Beyond $BV$: new pairings and Gauss-Green formulas for measure fields with divergence measure

TL;DR

This paper introduces a new pairing concept for measure vector fields with divergence measure and scalar functions, extending classical formulas and defining novel anisotropic perimeters, even for fractal boundaries.

Contribution

It develops a new pairing framework that applies to less regular functions and vector fields, generalizing Gauss-Green formulas and perimeter concepts beyond traditional BV functions.

Findings

Pairings preserve coarea formula and lower semicontinuity.

Gauss-Green formulas are extended to new function classes.

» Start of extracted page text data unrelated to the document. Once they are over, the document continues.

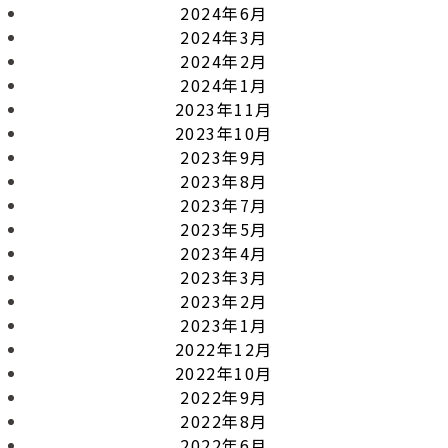
2024年6月
2024年3月
2024年2月
2024年1月
2023年11月
2023年10月
2023年9月
2023年8月
2023年7月
2023年5月
2023年4月
2023年3月
2023年2月
2023年1月
2022年12月
2022年10月
2022年9月
2022年8月
2022年6月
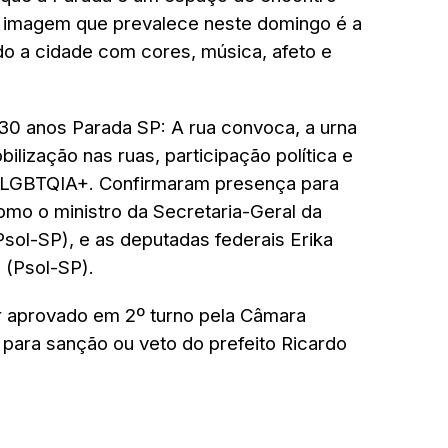
 imagem que prevalece neste domingo é a
o a cidade com cores, música, afeto e
30 anos Parada SP: A rua convoca, a urna
ilização nas ruas, participação política e
o LGBTQIA+. Confirmaram presença para
mo o ministro da Secretaria-Geral da
sol-SP), e as deputadas federais Erika
 (Psol-SP).
er aprovado em 2º turno pela Câmara
 para sanção ou veto do prefeito Ricardo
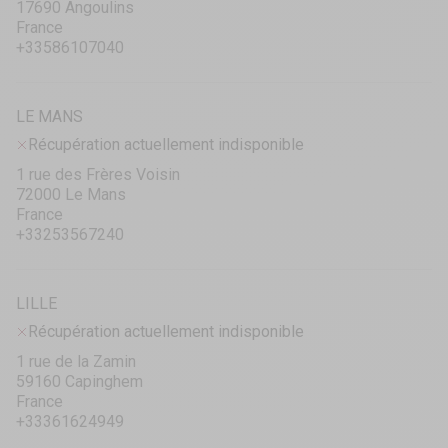
17690 Angoulins
France
+33586107040
LE MANS
Récupération actuellement indisponible
1 rue des Frères Voisin
72000 Le Mans
France
+33253567240
LILLE
Récupération actuellement indisponible
1 rue de la Zamin
59160 Capinghem
France
+33361624949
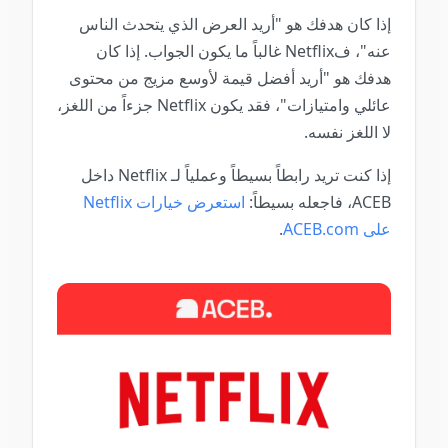
إذا كان هدفك هو "أريد العرض الذي يتحدث الناس
عنه"، فNetflix غالباً ما يكون الجواب. إذا كان
هدفك هو "أريد أفضل قيمة لأوسع مزيج من محتوى
عائلي وامتيازات"، فقد يكون Netflix جزءاً من اللغز،
لا اللغز نفسه.
إذا كنت تريد رابطاً بسيطاً وعملياً لـ Netflix داخل
ACEB، فاجعله بسيطاً:
استعرض خيارات Netflix
على ACEB.com
.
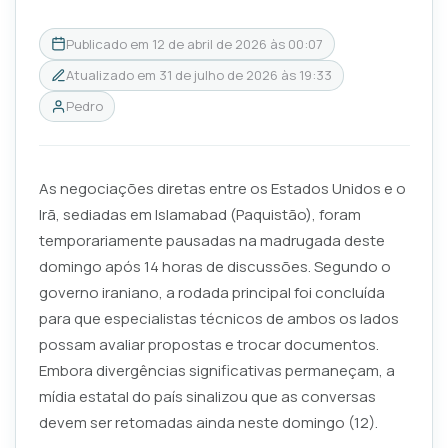
Publicado em
12 de abril de 2026 às 00:07
Atualizado em
31 de julho de 2026 às 19:33
Pedro
As negociações diretas entre os Estados Unidos e o
Irã, sediadas em Islamabad (Paquistão), foram
temporariamente pausadas na madrugada deste
domingo após 14 horas de discussões. Segundo o
governo iraniano, a rodada principal foi concluída
para que especialistas técnicos de ambos os lados
possam avaliar propostas e trocar documentos.
Embora divergências significativas permaneçam, a
mídia estatal do país sinalizou que as conversas
devem ser retomadas ainda neste domingo (12).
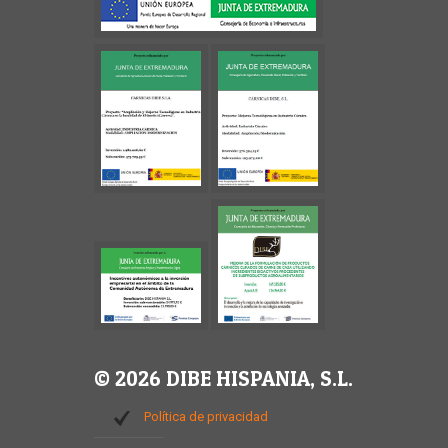
© 2026 DIBE HISPANIA, S.L.
Política de privacidad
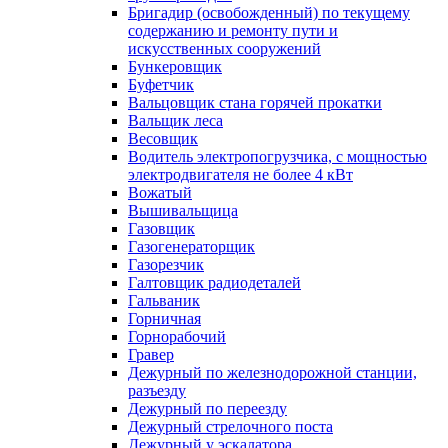
Бригадир (освобожденный) по текущему
содержанию и ремонту пути и
искусственных сооружений
Бункеровщик
Буфетчик
Вальцовщик стана горячей прокатки
Вальщик леса
Весовщик
Водитель электропогрузчика, с мощностью
электродвигателя не более 4 кВт
Вожатый
Вышивальщица
Газовщик
Газогенераторщик
Газорезчик
Галтовщик радиодеталей
Гальваник
Горничная
Горнорабочий
Гравер
Дежурный по железнодорожной станции,
разъезду
Дежурный по переезду
Дежурный стрелочного поста
Дежурный у эскалатора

New anisotropic perimeters accommodate fractal boundaries.

Abstract

A new notion of pairing between measure vector fields with divergence measure and scalar functions, which are not required to be weakly differentiable, is introduced. In particular, in the case of essentially bounded divergence-measure fields, the functions may not be of bounded variation. This naturally leads to the definition of $BV$-like function classes on which these pairings are well defined. Despite the lack of fine properties for such functions, our pairings surprisingly preserve many features of the recently introduced $\lambda$-pairings (Crasta, De Cicco, Malusa 2022, arXiv:1902.06052), as coarea formula, lower semicontinuity, Leibniz rules, and Gauss-Green formulas. Moreover, in a natural way new anisotropic "degenerate" perimeters are defined, possibly allowing for sets with fractal boundary.